# Trecho fornecido
Lucy e Saboia são brasileiros, Hani é libanesa e Pablo mexicano.
A pluralidade de fronteiras
linguísticas impõe outro modelo de linguagem. A novela adota, assim, frases
objetivas, silêncios, vocabulário restrito, infiltrações diversas do inglês; das
diversas dicções, as tentativas de comunicação favorecem o aparecimento de uma
variante só compreensível na narrativa; os nomes próprios, para retomar o
exemplo citado, respondem por uma dessas particularidades de linguagem na novela.
Em sentido amplo, essas personagens estão ainda limitadas no mundo. Do núcleo
narrativo, apenas Saboia domina muito bem a língua, uma qualidade que não é gratuita
na narrativa se lembrarmos seu simbólico papel do patriarcal. Lucineide, por
sua vez, vive às voltas para conseguir o pleno domínio do inglês.
Dissemos que a impossibilidade do
pleno convívio com a língua limita o mundo dos sujeitos estrangeiros. Por outro
lado, podem expandir as formas de representação para si. Assim, a escolha de
José Luiz Passos por estabelecer um diálogo entre o conteúdo verbal da novela
com o visual — Um álbum para Lady Laet reúne mais de duas dezenas de
desenhos do escritor — encontra aqui alguma justificação. O desenho, por mais
que reproduza o dito na escrita, não a repete, mas a amplia; seu conteúdo permite
que o leitor vislumbre outras significações nuançadas pelo relato mas talvez limitadamente
expressas e não apenas pelas proporias fronteiras da escrita, mas pelas
fronteiras da língua de sua narradora.

# Registros exibidos
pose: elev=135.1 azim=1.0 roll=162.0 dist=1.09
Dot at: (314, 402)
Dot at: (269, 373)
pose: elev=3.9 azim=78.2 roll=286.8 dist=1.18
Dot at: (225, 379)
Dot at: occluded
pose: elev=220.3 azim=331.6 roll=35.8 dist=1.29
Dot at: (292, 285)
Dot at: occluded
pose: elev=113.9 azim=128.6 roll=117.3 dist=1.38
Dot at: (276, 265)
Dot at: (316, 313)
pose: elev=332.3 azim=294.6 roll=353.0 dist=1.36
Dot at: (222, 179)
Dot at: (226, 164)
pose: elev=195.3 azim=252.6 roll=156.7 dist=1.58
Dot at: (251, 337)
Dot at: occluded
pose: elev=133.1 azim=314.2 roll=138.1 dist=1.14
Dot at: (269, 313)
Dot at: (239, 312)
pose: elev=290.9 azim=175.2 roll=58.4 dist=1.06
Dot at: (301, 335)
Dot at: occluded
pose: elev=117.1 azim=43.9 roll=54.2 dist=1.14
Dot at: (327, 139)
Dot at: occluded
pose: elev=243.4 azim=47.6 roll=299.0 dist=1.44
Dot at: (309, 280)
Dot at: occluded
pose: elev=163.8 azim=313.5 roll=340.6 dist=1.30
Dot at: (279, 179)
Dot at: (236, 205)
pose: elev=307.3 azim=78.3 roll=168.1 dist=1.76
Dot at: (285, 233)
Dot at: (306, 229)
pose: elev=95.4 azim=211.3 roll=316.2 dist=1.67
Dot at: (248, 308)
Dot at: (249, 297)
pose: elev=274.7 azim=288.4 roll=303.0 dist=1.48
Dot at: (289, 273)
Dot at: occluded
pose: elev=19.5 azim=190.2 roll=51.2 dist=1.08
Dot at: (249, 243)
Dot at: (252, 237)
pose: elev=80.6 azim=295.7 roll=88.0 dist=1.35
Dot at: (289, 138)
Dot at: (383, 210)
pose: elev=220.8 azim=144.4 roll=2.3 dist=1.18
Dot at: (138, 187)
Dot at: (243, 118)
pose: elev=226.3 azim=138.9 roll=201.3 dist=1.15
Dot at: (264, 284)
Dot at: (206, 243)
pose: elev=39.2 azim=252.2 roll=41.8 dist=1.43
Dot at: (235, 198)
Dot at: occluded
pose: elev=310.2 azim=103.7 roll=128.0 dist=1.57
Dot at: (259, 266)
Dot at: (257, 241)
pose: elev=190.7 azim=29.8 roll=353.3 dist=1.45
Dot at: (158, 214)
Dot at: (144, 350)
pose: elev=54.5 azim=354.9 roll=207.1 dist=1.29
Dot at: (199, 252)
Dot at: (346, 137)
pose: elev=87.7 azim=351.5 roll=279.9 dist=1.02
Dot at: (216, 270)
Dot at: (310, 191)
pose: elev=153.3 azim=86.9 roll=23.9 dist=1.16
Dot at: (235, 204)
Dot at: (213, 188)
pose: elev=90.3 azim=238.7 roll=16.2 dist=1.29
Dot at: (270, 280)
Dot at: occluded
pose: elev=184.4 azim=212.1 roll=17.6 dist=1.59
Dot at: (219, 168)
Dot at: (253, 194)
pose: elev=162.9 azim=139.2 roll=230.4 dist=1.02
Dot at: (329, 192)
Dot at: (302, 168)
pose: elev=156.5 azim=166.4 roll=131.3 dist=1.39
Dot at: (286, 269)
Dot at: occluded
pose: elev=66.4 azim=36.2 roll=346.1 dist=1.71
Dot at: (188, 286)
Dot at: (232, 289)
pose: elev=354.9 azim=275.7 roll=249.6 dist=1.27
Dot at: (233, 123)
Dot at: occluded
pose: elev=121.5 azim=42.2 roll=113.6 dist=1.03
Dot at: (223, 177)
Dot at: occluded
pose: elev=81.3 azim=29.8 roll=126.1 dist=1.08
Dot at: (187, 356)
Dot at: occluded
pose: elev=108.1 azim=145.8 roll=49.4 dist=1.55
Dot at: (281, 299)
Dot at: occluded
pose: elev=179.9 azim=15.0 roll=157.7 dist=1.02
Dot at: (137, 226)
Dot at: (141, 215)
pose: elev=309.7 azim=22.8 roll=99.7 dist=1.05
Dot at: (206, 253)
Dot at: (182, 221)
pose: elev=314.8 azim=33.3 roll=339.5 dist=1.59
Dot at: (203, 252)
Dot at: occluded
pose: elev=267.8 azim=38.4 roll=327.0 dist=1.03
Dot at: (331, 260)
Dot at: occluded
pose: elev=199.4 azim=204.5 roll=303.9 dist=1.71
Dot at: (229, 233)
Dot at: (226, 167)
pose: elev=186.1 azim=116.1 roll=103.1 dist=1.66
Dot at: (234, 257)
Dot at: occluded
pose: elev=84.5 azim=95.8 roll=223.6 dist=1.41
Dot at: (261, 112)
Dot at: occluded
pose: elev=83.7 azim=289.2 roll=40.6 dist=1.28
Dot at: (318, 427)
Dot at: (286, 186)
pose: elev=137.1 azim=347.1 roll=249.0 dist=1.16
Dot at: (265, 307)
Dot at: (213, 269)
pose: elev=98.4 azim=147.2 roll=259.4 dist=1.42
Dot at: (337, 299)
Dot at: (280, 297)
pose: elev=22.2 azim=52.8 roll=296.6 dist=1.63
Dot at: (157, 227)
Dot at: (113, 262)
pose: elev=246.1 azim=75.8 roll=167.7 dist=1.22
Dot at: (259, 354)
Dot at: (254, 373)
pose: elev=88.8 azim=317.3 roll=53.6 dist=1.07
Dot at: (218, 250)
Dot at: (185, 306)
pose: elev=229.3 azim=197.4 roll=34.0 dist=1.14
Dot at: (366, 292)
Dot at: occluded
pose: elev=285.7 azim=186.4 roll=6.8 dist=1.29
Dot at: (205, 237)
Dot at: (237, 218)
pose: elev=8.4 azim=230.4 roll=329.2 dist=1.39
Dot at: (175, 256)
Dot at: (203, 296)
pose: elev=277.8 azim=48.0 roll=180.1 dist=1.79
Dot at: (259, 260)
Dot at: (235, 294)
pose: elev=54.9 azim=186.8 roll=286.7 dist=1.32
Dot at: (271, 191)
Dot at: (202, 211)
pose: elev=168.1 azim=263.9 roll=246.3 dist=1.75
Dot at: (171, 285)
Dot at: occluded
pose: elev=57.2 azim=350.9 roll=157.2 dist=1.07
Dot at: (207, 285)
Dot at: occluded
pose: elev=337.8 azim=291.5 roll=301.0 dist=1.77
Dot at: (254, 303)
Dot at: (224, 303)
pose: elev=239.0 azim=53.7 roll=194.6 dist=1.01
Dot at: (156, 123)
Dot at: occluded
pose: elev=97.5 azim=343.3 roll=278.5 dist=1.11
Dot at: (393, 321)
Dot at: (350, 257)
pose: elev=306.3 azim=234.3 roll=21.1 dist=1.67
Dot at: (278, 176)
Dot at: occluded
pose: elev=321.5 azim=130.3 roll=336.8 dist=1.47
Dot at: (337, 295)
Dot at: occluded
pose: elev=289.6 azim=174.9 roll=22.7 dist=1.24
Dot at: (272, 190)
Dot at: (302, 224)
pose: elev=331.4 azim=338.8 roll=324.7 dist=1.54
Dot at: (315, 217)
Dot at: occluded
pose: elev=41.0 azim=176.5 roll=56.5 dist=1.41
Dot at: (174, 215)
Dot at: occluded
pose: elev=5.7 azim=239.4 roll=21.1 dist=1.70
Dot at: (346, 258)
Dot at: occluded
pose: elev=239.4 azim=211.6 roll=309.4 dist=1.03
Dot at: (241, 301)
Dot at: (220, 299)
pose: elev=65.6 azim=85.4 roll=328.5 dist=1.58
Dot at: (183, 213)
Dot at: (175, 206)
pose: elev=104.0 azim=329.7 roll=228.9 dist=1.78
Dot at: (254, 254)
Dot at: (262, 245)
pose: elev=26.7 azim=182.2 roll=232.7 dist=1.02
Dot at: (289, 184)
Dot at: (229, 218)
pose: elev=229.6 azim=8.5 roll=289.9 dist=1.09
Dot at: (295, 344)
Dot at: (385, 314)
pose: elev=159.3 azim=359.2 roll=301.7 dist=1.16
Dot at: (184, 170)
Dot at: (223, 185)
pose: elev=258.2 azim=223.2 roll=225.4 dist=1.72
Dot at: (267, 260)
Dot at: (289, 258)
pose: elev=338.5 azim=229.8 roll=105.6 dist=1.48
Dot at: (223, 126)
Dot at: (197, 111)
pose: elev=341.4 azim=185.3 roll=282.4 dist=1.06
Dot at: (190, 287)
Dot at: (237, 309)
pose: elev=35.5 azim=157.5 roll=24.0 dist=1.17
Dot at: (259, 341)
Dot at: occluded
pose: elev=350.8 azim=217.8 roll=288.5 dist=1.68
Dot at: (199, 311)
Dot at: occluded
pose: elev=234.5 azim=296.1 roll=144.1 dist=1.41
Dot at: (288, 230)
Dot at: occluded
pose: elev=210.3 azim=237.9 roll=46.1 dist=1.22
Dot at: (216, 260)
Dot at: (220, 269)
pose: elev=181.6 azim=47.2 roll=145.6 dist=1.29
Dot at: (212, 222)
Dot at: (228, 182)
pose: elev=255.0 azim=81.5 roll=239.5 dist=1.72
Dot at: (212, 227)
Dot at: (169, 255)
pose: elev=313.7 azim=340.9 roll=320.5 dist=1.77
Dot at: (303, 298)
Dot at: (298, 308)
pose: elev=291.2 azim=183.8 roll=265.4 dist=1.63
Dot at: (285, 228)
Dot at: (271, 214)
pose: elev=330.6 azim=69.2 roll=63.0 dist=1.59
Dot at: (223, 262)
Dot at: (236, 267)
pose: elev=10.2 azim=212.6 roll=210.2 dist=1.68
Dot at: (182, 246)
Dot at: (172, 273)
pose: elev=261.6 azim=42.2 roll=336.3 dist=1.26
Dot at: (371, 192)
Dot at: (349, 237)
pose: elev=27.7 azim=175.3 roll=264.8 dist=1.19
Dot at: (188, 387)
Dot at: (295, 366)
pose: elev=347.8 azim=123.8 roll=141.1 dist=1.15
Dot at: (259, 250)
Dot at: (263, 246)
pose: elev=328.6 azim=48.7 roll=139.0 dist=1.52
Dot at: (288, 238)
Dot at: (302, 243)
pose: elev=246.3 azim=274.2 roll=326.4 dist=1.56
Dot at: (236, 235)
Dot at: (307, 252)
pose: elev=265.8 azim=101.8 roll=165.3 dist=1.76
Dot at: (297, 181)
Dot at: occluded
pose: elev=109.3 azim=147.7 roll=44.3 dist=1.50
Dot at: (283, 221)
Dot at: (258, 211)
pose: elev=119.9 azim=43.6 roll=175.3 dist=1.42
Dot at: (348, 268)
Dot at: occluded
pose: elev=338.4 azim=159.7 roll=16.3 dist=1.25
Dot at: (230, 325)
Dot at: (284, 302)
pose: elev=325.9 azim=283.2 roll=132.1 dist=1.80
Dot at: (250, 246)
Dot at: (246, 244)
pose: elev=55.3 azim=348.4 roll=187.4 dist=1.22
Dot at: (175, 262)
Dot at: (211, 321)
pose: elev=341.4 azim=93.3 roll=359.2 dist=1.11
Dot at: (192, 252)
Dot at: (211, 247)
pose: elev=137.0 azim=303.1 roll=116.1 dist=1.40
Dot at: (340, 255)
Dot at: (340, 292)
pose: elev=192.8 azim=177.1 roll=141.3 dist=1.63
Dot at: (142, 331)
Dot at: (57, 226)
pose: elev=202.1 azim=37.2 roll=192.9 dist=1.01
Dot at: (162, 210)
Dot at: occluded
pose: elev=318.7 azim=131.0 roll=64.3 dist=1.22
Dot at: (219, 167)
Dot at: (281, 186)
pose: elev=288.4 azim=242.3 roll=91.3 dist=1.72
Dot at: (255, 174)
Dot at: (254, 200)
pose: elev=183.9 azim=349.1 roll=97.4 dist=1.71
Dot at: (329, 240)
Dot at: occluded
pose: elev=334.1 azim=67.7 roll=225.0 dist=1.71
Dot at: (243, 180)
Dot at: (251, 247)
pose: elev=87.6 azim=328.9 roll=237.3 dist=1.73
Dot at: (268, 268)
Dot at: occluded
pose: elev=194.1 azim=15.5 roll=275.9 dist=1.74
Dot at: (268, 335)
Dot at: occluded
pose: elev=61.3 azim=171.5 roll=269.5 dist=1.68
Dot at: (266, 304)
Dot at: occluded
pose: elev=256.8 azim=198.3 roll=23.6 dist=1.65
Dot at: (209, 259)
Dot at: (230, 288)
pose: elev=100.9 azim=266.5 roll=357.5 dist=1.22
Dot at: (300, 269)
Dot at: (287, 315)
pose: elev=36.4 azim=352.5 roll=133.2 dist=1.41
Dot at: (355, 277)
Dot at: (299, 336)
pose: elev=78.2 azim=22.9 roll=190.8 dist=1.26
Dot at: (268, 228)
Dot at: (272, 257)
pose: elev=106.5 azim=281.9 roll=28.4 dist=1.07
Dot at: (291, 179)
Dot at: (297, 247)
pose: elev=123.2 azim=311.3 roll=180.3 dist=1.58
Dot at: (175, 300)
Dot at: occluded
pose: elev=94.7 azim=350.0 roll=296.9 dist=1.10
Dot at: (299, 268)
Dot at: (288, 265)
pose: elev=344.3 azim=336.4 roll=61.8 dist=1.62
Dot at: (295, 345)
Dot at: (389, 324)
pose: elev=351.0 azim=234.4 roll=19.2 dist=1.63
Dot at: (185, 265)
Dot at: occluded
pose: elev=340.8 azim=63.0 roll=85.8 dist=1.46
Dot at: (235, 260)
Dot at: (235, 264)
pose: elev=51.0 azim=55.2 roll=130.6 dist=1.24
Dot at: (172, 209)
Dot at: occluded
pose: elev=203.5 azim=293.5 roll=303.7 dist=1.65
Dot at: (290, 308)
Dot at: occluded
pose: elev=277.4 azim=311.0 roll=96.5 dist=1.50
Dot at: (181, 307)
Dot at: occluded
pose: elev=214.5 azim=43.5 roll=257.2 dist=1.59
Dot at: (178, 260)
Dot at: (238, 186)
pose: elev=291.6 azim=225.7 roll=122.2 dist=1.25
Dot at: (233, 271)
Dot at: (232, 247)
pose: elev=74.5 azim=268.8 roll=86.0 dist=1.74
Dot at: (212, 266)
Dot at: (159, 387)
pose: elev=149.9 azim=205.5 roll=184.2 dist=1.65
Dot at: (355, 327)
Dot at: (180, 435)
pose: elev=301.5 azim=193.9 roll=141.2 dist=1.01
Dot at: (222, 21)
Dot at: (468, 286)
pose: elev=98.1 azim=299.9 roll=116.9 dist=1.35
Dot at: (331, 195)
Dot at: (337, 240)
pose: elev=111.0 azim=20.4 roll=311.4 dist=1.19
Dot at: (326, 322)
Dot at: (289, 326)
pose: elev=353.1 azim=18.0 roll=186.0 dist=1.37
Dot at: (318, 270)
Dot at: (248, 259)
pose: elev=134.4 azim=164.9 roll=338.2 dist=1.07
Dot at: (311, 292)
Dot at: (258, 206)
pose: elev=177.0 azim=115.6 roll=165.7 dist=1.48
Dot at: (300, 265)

# Tarefas propostas
• 1. Redigite o trecho fornecido entre "Lucy e Saboia" e "linguagem na novela.", inclusive, sem alterar nada.
• 2. Reproduza sem nenhuma alteração as linhas dos registros entre a que contém "pose: elev=55.3 azim=348.4" e a que contém "Dot at: (340, 292)", inclusive.

# Soluções dos problemas
• 1.
Lucy e Saboia são brasileiros, Hani é libanesa e Pablo mexicano.
A pluralidade de fronteiras
linguísticas impõe outro modelo de linguagem. A novela adota, assim, frases
objetivas, silêncios, vocabulário restrito, infiltrações diversas do inglês; das
diversas dicções, as tentativas de comunicação favorecem o aparecimento de uma
variante só compreensível na narrativa; os nomes próprios, para retomar o
exemplo citado, respondem por uma dessas particularidades de linguagem na novela.

• 2.
pose: elev=55.3 azim=348.4 roll=187.4 dist=1.22
Dot at: (175, 262)
Dot at: (211, 321)
pose: elev=341.4 azim=93.3 roll=359.2 dist=1.11
Dot at: (192, 252)
Dot at: (211, 247)
pose: elev=137.0 azim=303.1 roll=116.1 dist=1.40
Dot at: (340, 255)
Dot at: (340, 292)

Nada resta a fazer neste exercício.